Oleg Deripaska revient en force sur la scène industrielle russe
24/11/2009 | 11:00 Oleg Deripaska, milliardaire prodige (et sulfureux), monté à l'aube de l'ère Poutine, était depuis quelques temps en bisbille avec le pouvoir russe. Mais en une semaine, la tendance semble s'être totalement inversée. Rusal va bénéficier d'un apport en capital de la banque d'État et va trouver de nouvelles ressources... un peu plus à l'Est. Sur les deux rives du fleuve Amour, l'ami Oleg suscite décidément de doux sentiments.
Ancien intime de Vladimir Poutine, c'est à nouveau auprès du premier ministre russe qu'Oleg Deripaska pourrait trouver refuge. Plombé par une dette gargantuesque (16,8 milliards de dollars), le groupe d'aluminium Rusal, propriété de l'oligarque, va tenter de lever prochainement 2,5 milliards de dollars en s'introduisant sur les Bourses de Paris et Hong Kong.
A cette occasion, la banque publique russe VEB, dont le président du conseil d'administration n'est autre que Vladimir Poutine, pourrait acquérir une participation allant jusqu'à 3% du capital de Rusal, pour 326 à 419 millions d'euros.
Aucune décision officielle n'a été annoncée mais le conseil de VEB s'est réuni la semaine passée.
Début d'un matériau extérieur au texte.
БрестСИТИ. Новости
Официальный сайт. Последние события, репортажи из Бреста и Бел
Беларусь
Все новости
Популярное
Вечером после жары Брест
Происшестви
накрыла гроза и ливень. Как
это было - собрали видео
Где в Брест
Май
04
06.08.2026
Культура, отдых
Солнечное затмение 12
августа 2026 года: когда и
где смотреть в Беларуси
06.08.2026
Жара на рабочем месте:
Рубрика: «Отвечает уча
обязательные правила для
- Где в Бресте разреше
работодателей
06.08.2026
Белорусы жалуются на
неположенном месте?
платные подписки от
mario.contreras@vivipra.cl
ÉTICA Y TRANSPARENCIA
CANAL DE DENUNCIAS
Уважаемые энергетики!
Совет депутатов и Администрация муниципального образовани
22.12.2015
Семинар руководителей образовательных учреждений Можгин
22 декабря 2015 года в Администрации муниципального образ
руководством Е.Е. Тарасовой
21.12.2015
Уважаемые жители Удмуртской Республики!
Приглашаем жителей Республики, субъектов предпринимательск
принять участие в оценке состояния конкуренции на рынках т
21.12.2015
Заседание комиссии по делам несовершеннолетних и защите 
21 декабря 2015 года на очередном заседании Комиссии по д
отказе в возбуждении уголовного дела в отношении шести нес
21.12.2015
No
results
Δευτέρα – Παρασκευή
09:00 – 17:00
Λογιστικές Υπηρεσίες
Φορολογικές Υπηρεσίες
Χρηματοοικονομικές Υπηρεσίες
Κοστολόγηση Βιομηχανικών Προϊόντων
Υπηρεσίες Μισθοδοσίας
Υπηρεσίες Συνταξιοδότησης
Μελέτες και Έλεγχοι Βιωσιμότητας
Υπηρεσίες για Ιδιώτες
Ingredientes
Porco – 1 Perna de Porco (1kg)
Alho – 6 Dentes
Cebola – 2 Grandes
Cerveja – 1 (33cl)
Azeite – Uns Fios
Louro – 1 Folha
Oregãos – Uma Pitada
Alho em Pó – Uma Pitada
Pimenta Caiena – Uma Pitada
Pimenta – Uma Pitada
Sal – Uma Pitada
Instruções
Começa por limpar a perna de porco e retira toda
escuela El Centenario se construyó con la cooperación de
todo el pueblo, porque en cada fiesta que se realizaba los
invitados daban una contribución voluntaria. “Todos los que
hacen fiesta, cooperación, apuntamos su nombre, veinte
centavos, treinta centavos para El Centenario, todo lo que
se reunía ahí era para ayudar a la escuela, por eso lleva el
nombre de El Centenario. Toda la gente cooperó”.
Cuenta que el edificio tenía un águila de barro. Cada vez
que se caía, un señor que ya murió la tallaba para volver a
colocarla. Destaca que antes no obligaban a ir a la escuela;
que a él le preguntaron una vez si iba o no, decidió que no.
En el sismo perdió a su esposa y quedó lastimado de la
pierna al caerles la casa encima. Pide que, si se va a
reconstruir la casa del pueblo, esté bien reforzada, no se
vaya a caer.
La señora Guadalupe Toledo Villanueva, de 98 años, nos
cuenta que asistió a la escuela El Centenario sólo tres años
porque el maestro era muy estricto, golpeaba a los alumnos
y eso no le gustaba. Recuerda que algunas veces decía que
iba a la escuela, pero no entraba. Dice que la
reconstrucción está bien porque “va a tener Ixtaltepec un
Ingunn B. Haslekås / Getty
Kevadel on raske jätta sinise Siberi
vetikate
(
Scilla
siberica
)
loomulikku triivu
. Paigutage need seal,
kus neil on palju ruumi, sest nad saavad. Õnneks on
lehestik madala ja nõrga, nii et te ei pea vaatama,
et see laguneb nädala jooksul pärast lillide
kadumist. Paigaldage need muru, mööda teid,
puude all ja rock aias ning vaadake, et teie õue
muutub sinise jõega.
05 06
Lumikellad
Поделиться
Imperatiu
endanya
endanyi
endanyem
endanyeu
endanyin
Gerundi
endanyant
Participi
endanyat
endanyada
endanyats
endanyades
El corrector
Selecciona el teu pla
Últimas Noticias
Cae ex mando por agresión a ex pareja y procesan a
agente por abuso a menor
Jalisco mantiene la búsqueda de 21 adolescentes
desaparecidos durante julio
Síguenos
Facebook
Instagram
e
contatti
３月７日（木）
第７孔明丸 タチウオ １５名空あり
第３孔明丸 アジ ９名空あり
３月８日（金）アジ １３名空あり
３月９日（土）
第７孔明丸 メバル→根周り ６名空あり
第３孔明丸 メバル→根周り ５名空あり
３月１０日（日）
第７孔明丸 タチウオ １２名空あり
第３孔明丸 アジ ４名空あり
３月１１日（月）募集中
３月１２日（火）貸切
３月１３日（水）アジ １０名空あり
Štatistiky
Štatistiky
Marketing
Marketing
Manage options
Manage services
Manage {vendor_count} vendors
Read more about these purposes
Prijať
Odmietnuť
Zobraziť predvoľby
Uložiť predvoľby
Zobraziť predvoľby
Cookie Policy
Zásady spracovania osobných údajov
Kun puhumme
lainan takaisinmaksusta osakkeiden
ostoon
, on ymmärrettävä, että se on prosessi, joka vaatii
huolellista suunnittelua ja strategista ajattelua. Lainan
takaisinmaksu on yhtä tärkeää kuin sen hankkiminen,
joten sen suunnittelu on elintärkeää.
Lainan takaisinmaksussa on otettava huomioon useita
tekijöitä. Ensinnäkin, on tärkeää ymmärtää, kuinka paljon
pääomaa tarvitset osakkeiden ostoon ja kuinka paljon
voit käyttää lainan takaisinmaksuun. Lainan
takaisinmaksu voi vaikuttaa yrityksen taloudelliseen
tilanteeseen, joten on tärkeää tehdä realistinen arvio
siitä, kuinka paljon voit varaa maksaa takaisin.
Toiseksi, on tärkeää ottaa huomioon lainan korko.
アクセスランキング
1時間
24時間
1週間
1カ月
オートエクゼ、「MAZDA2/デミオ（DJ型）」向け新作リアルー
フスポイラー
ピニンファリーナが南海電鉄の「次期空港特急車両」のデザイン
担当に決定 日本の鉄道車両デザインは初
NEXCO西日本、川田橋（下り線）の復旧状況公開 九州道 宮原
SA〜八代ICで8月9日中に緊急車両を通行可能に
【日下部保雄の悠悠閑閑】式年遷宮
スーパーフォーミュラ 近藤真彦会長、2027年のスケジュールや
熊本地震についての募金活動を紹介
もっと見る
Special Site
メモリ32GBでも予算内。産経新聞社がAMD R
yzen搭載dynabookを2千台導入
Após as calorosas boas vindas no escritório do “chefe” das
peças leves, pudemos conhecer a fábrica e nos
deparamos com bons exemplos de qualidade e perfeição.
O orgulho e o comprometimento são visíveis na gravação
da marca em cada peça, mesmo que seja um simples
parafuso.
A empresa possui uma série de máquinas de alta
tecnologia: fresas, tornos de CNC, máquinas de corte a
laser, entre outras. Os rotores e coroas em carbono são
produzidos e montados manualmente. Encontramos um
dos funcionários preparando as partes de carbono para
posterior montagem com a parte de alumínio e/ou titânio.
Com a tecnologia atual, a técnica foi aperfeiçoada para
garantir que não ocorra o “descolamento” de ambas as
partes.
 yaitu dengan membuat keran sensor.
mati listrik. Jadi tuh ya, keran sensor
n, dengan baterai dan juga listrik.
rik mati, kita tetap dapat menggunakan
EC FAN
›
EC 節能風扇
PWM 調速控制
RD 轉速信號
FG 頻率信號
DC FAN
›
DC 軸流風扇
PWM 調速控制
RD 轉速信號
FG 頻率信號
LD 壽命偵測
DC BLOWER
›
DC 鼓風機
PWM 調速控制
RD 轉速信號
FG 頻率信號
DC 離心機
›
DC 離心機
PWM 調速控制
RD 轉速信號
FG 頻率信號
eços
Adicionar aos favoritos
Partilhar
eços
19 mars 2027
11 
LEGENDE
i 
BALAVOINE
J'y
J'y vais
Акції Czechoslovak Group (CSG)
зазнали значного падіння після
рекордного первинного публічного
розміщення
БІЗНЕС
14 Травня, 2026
Les administrateurs devaient étudier la possibilité d'emprunter la somme nécessaire à l'investissement au Fonds de prospérité nationale, détenu en partie par VEB et alimenté par les impôts sur les recettes pétrolières.
La banque est par ailleurs une des principales créancières de Rusal, auquel elle a accordé un crédit de 4,5 milliards de dollars dans le cadre d'un plan de soutien aux industries russes. Cette ligne de crédit a été prolongée d'un an en octobre dernier, Deripaska n'étant pas encore parvenu à renégocier les termes de sa dette dont une petite moitié est détenue par les banques étrangères.
Love story à Moscou
Selon une source citée par le Financial Times (20/11), l'investissement de VEB pourrait représenter une véritable bouffée d'oxygène pour Deripaska. Au-delà de la somme avancée par la banque, c'est surtout la portée symbolique de l'opération qui importe.
En prenant une partie du capital de Rusal, la puissance publique russe s'affirme en soutien du groupe d'aluminium. La menace d'une nationalisation de Rusal semble du coup s'éloigner.
Et les relations entre l'oligarque et le Kremlin pourrai s'apaiser, après les sorties particulièrement critiques de Poutine et Medvedev contre la politique sociale de Deripaska. Dans plusieurs de ses filiales, celui-ci a en effet été conduit à réduire les effectifs ou à reporter le paiement des salaires.
D'ailleurs, la bonne nouvelle a déjà eu ses effets. Selon certaines sources, les patrons de Rusal pourraient rencontrer à nouveau les banques pour finaliser (enfin) un accord de restructuration de la dette.
Pékin à la rescousse
A travers la double introduction en bourse de son groupe, Deripaska cherche à séduire à la fois les investisseurs russes et chinois. Et il semble que la mission soit en bonne voie. Selon la presse chinoise, lors de l'introduction à Hong Kong, le géant de l'aluminium Chinalco pourrait prendre une participation conséquente dans le capital de Rusal.
Et les bonnes nouvelles n'arrivant jamais seules, Rusal pourrait conclure, le 25 novembre, un accord avec China North Industries Corp pour le prépaiement de 3 milliards de dollars sur de futures commandes d'aluminium.